Open Access News

News from the open access movement


Friday, February 24, 2006

An OA palentology journal gets an impact factor, helping the whole field

William R. Riedel, R. David Polly, and Whitey Hagadorn, Coming of Age: ISI & Googling, Palaeontologia Electronica, February 2006. (Thanks to Bruno Granier.) Excerpt:
Palaeontologia Electronica has taken two major steps this past year: contributors have been actively probing the potential of the World Wide Web to further paleontology, and ISI began indexing the journal in its Science Citation Index and Web of Science.

In our editorial pages, Warren Allmon (2004) recently reported that he located research information with Google that he could not have found by any other means: he learned about seven fossil localities yielding turritelline-dominated assemblages that had not been reported in standard research literature. The clues came from pictures on museum websites, from fossils-for-sale sites, from the site of a public park in Germany, and from geological field trip guides....In a subsequent editorial, Johnson, Filkorn and Stecheson (2005) described how to harness the power of search engines to make institutional information, such as collections catalog data, accessible through the same searches. By engineering web-based links, they made the catalog of paleontological collections in the Natural History Museum of Los Angeles County accessible to search-engines....These are insightful developments, harnessing the expertise of specialist users and adding to the value of the output of inevitably limited curatorial staff.

Since its inception, Palaeontologia Electronica has tried to position itself within the world of Internet searching. PE is an academic research journal, but one whose pages are all freely accessible to academics, the public, and search engines. If we repeat Allmon’s experiment today, Googling Turritella brings up Allmon’s own editorial as the fourth hit. Putting quality research information into the public domain is increasingly important as politically motivated attacks on science, especially evolution and historical geology, mount (the University of California Museum of Paleontology and the US National Science Foundation were recently named in a lawsuit aimed at their evolution website, for example). Misinformation on these subjects dominates the Internet, a situation that could easily lead astray those people who try to use the web to come to their own informed opinions....

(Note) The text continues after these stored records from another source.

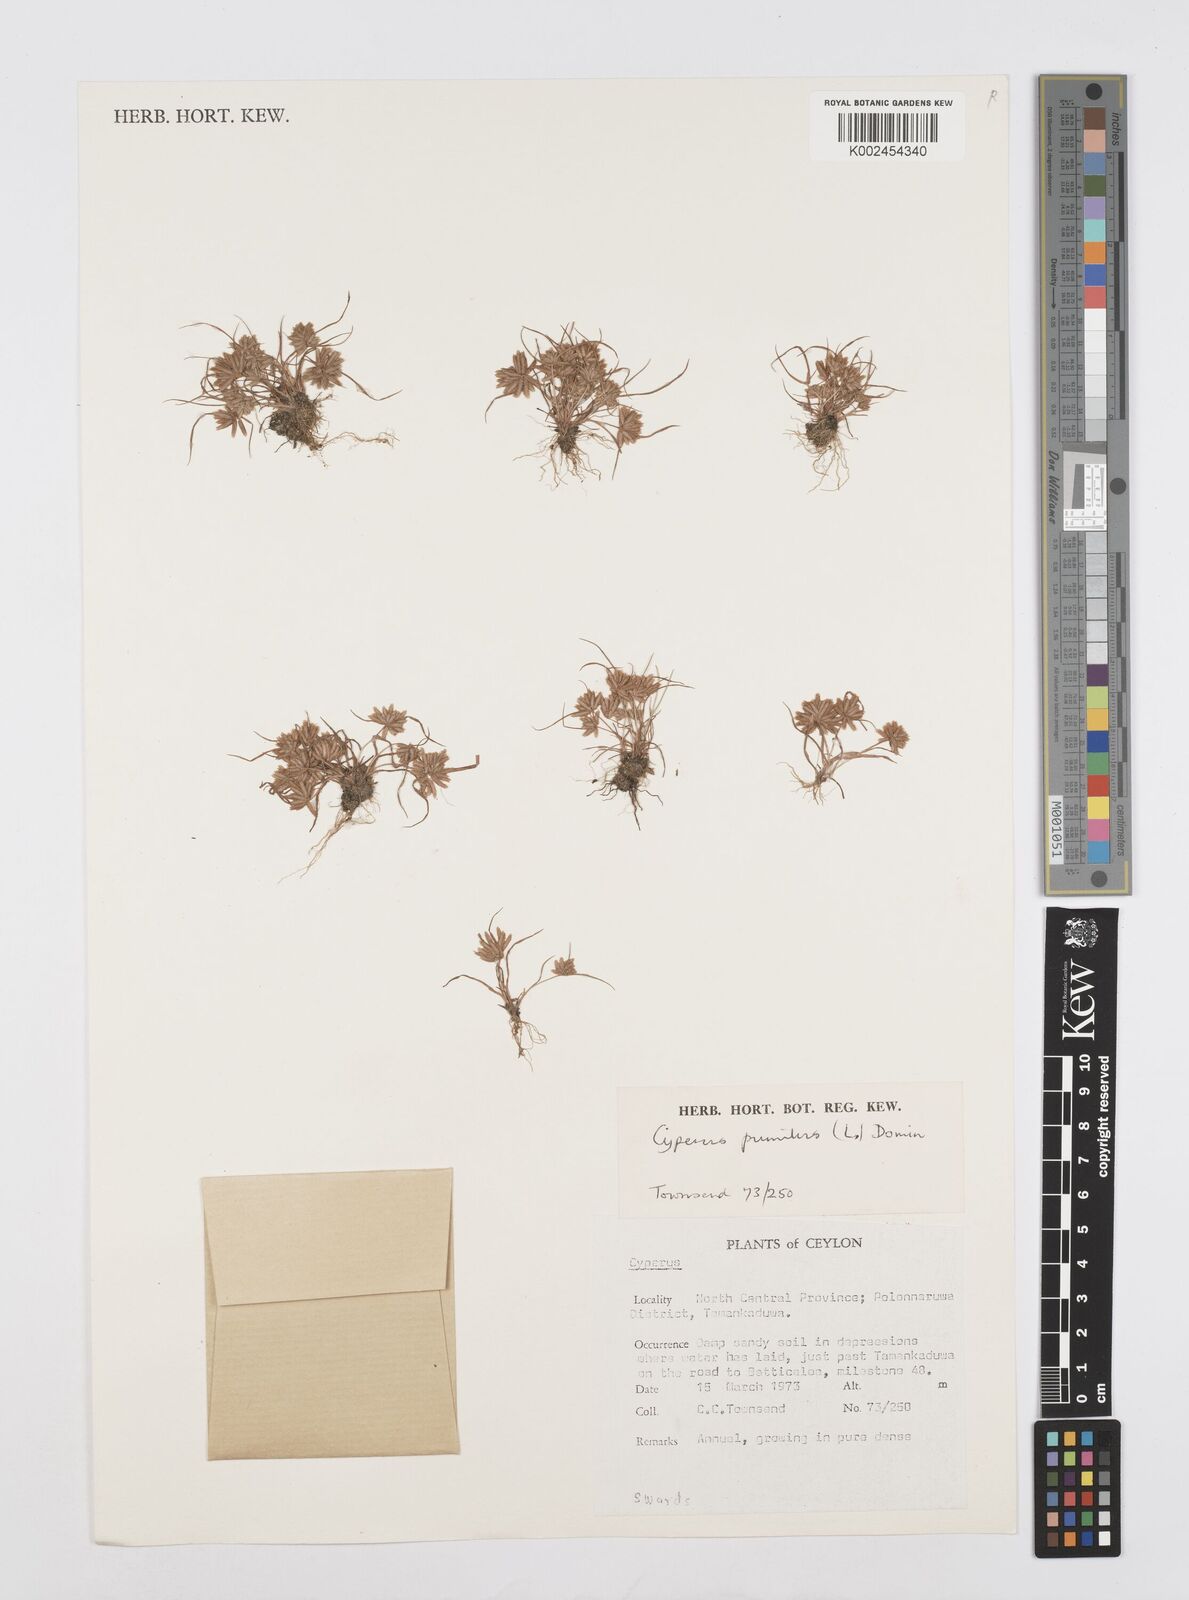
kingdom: Plantae
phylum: Tracheophyta
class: Liliopsida
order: Poales
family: Cyperaceae
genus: Cyperus
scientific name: Cyperus pumilus
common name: Low flatsedge
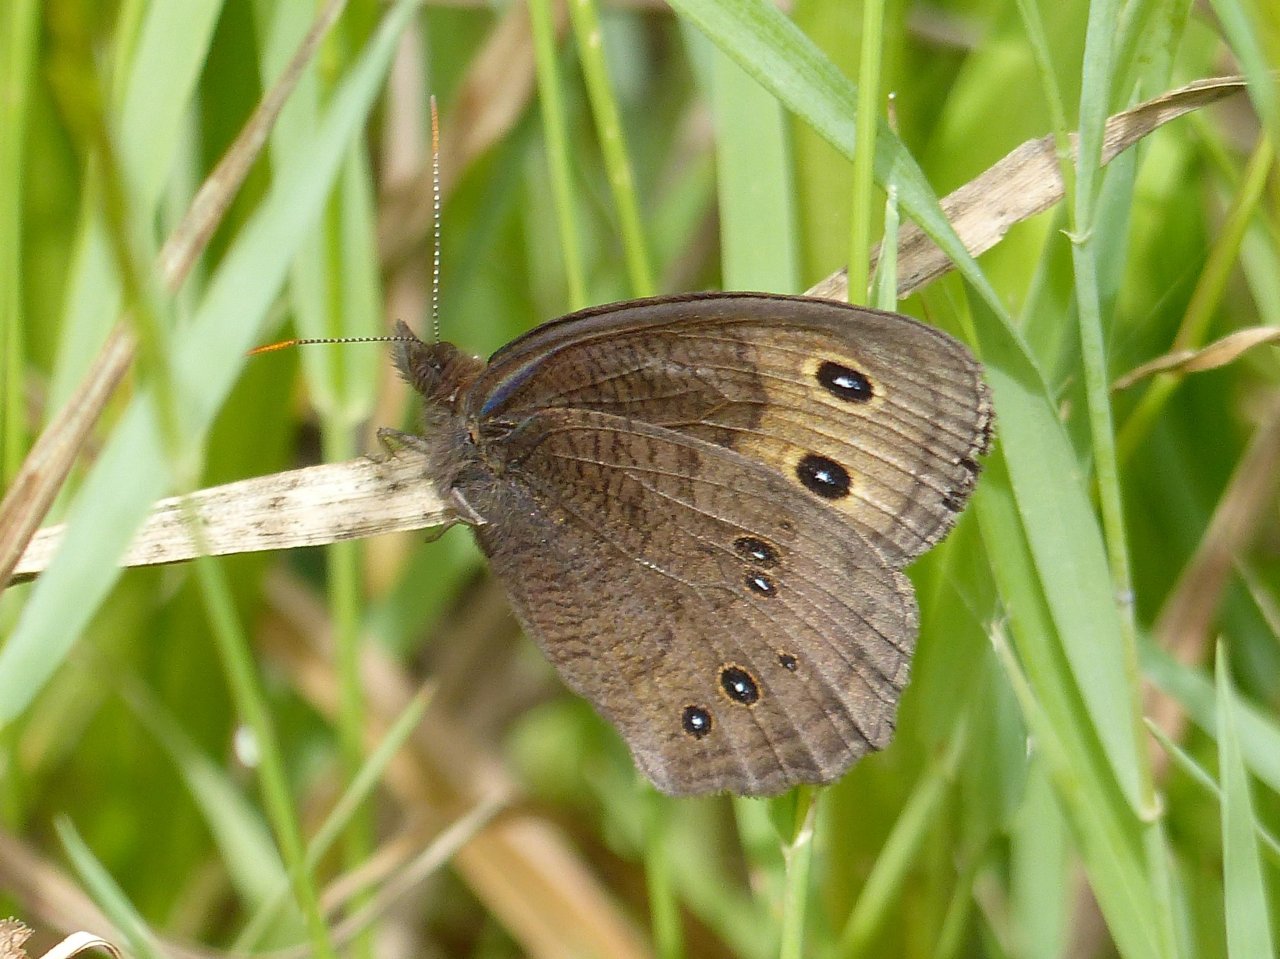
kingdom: Animalia
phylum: Arthropoda
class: Insecta
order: Lepidoptera
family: Nymphalidae
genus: Cercyonis
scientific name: Cercyonis pegala
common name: Common Wood-Nymph
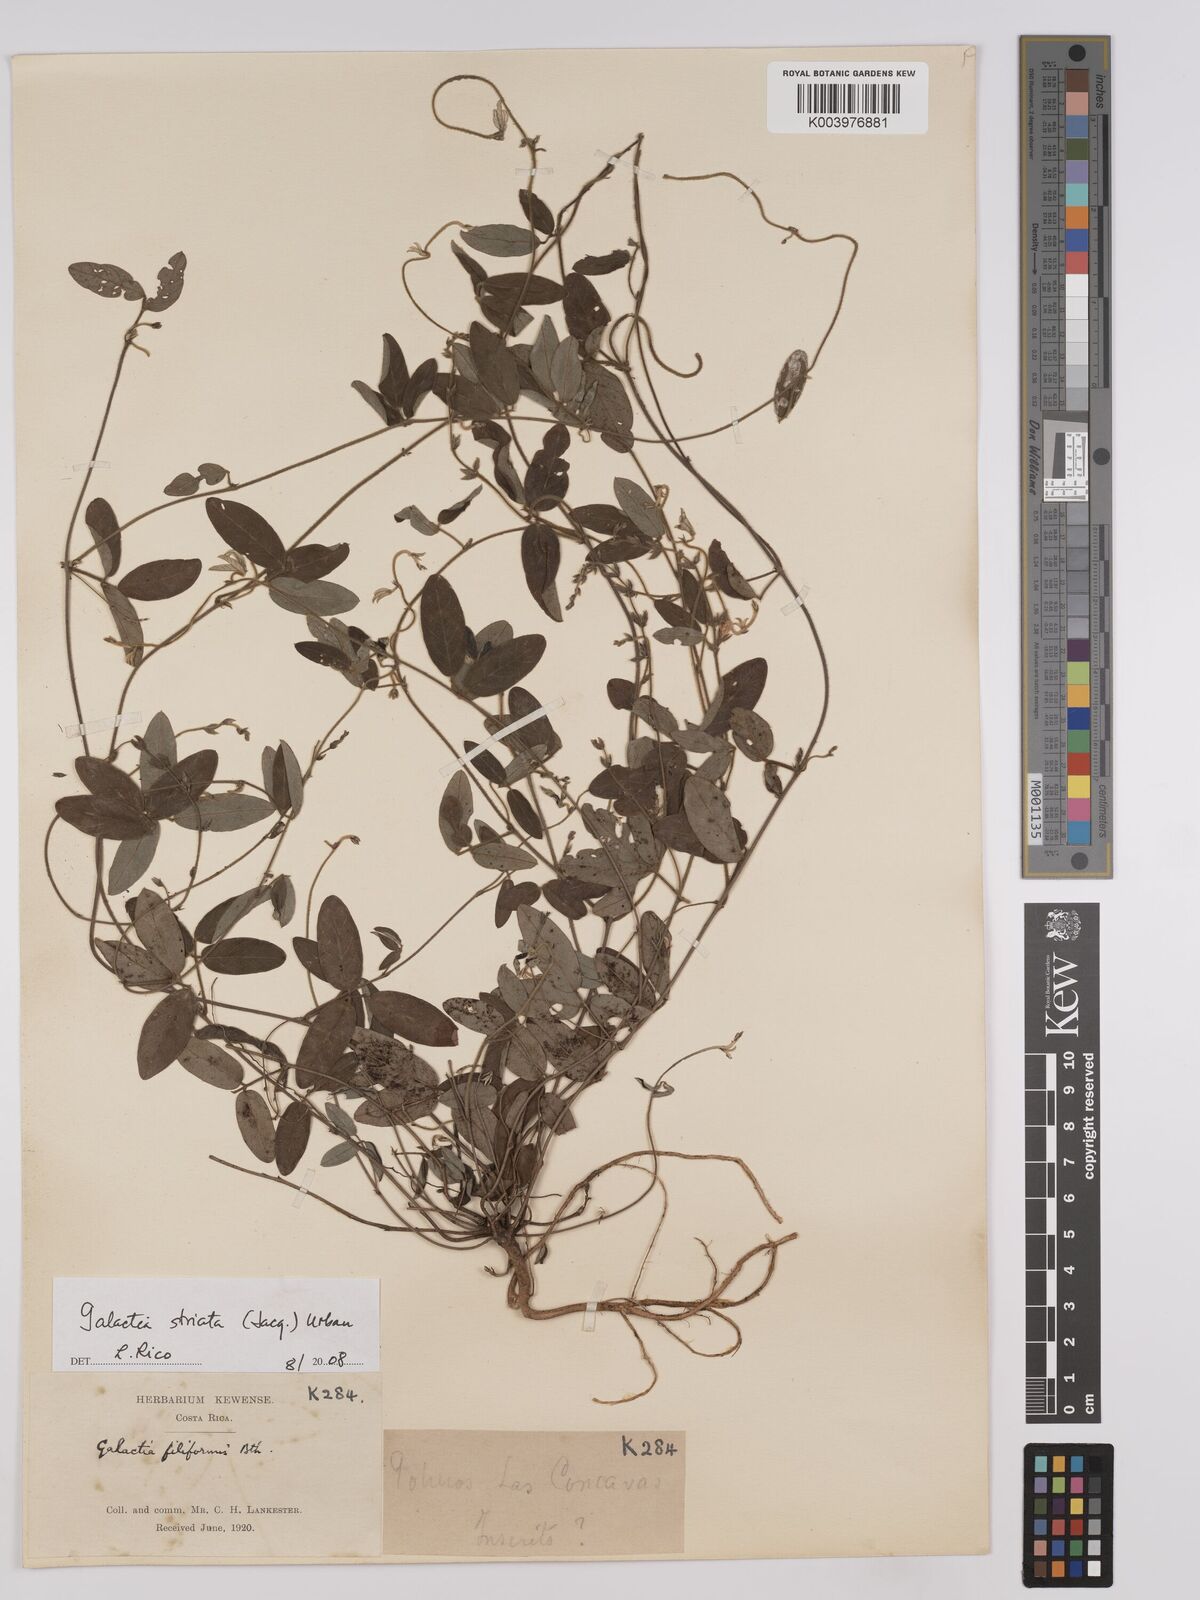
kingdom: Plantae
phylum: Tracheophyta
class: Magnoliopsida
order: Fabales
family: Fabaceae
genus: Galactia
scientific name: Galactia striata
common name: Florida hammock milkpea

[Y]oung researchers are increasingly conscious of impact factors when choosing where to submit their papers. This is bad news for the field of paleontology. In order to have an impact factor, much less a high one, a journal must first be indexed by ISI. In 2004, only thirty-two paleontology journals, in the broadest sense, were indexed by ISI....In 1992, vertebrate paleontology papers were published in 244 journals, of which only 37, or 15% are now indexed by ISI....85% of paleontology journals are not indexed and do not have impact factors, forcing them into second-tier status as venues for publishing new work. Irregularly appearing publications, such as monograph series, also have no official impact factor, although monographs would frequently count as citation classics had they been indexed. The many publication series that do not have ISI impact factors are having increasing difficulty getting quality submissions, while the manuscript backlog in journals with impact factors has been growing phenomenally. This situation has at least three negative effects on the field: it is more difficult to get work published in “quality” journals (i.e., those with impact factors), thus decreasing the apparent productivity of individual paleontologists; it causes non-indexed journals to fail because of lack of submissions or subscriptions, thus further reducing the number of possible venues for publishing paleontology and potentially concentrating those that remain in the hands of commercial publishers rather than professional academic societies; and it decreases the total volume of paleontology papers published and the length of time between submission and publication, which has a negative effect on the impact factors of those paleontology journals that are indexed....[T]he vast majority of citations to paleontological work are not considered by ISI in their calculation of impact factors for paleo journals. All things being equal, we can expect from these statistics that paleo impact factors would increase dramatically if all of our journals were considered.